Damit eine Gesellschaft aber erst gar keine, oder zumindest nur eine minimale Anzahl, sexuell aggressiver Menschen hervorbringt scheint es von Nutzen zu sein, beeinflussende Medien wie z.B. gewalttätige Pornographie schwieriger oder gar nicht erreichbar zu machen. Besonders Kinder und Jugendliche müssen auf diese Weise geschützt werden um eine Konsolidierung der Gewalt in ihren mentalen Repräsentationen zu vermeiden. Infokampagnen können dabei helfen, die Gewaltdarstellung in den Medien mit der Realität gegenüberzustellen und Unterschiede in ihren Auswirkungen hervorzuheben- denn leider haben in den Medien Opfer z.B. letztlich Spaß an Gewaltsex, was eine völlig verzerrte Darstellung der Realität ist.“Peer Educators“ können hierbei als quasi „Gleichgesinnte“ Botschaften gegen Gewalt mit dem größten Einfluss überbringen und als Vorbilder dienen. Generell gilt dass eine größere Aufmerksamkeit auf das Thema sexuelle und häusliche Gewalt im Endeffekt eine höhere Berichtsrate dieser Verbrechen nach sich zieht und damit auch die Zuversicht der Opfer, bei Anzeige wirklich adäquate Hilfe zu bekommen und die eigene Situation nicht noch kritischer zu machen, vergrößert.

Zusammenfassend lässt sich sagen, dass es bis heute ein großes Problem darstellt, es hier mit häufig unterberichteten und in ihren Ausmaßen trivialisierten Thematiken zutun zu haben.
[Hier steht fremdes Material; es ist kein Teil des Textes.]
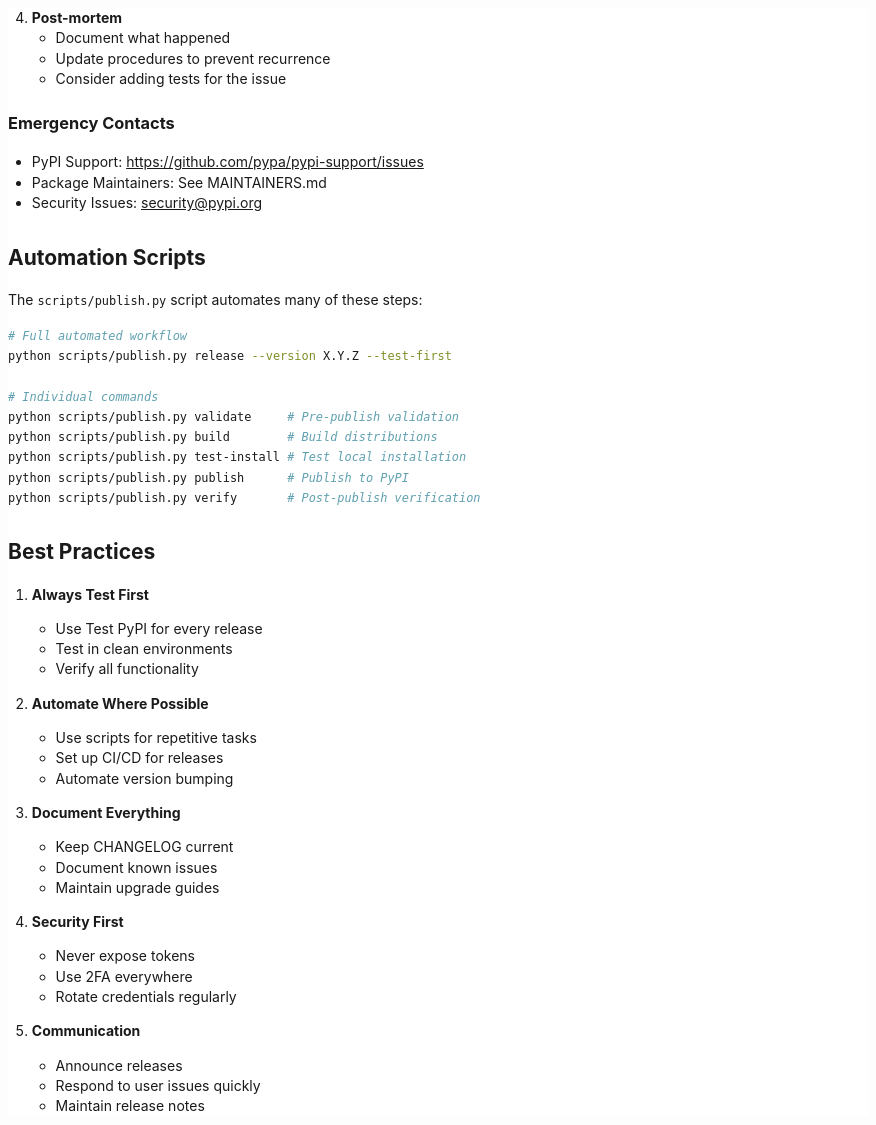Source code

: 4. **Post-mortem**
   - Document what happened
   - Update procedures to prevent recurrence
   - Consider adding tests for the issue

### Emergency Contacts

- PyPI Support: https://github.com/pypa/pypi-support/issues
- Package Maintainers: See MAINTAINERS.md
- Security Issues: security@pypi.org

## Automation Scripts

The `scripts/publish.py` script automates many of these steps:

```bash
# Full automated workflow
python scripts/publish.py release --version X.Y.Z --test-first

# Individual commands
python scripts/publish.py validate     # Pre-publish validation
python scripts/publish.py build        # Build distributions
python scripts/publish.py test-install # Test local installation
python scripts/publish.py publish      # Publish to PyPI
python scripts/publish.py verify       # Post-publish verification
```

## Best Practices

1. **Always Test First**
   - Use Test PyPI for every release
   - Test in clean environments
   - Verify all functionality

2. **Automate Where Possible**
   - Use scripts for repetitive tasks
   - Set up CI/CD for releases
   - Automate version bumping

3. **Document Everything**
   - Keep CHANGELOG current
   - Document known issues
   - Maintain upgrade guides

4. **Security First**
   - Never expose tokens
   - Use 2FA everywhere
   - Rotate credentials regularly

5. **Communication**
   - Announce releases
   - Respond to user issues quickly
   - Maintain release notes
Aus diesem Grunde sind die wahren Raten dieser Formen von Gewalt in der Bevölkerung nur sehr schwer einschätzbar, weshalb auch der tatsächliche Erfolg der beschriebenen Maßnahmen und Interventionen unklar ist. Um Ursachen und Ausprägungen von Aggressionen beim Menschen völlig zu klären ist es nötig, diese Thematik multidisziplinär zu betrachten und alle Prozesse und Faktoren die in aggressives Verhalten mit hineinspielen zu verstehen. Allerdings muss hierbei betont werden, dass weder der sozialpsychologische noch der psychologische Ansatz insgesamt alleine ausreichen um die vielen und verwobenen Wurzeln der Aggression zu erforschen, da Aggressionen auch zum Teil geschichtliche, kulturelle und biologische Ursachen besitzen. Schlussendlich sind aber das vollständige Verstehen der für Aggressionen verantwortlichen Prozesse maßgebliche Voraussetzung für eine erfolgreiche und integrere Prävention und Vermeidung von aggressivem Verhalten und für die Schaffung von verbesserten bzw. gar perfekten Interventionsprogrammen.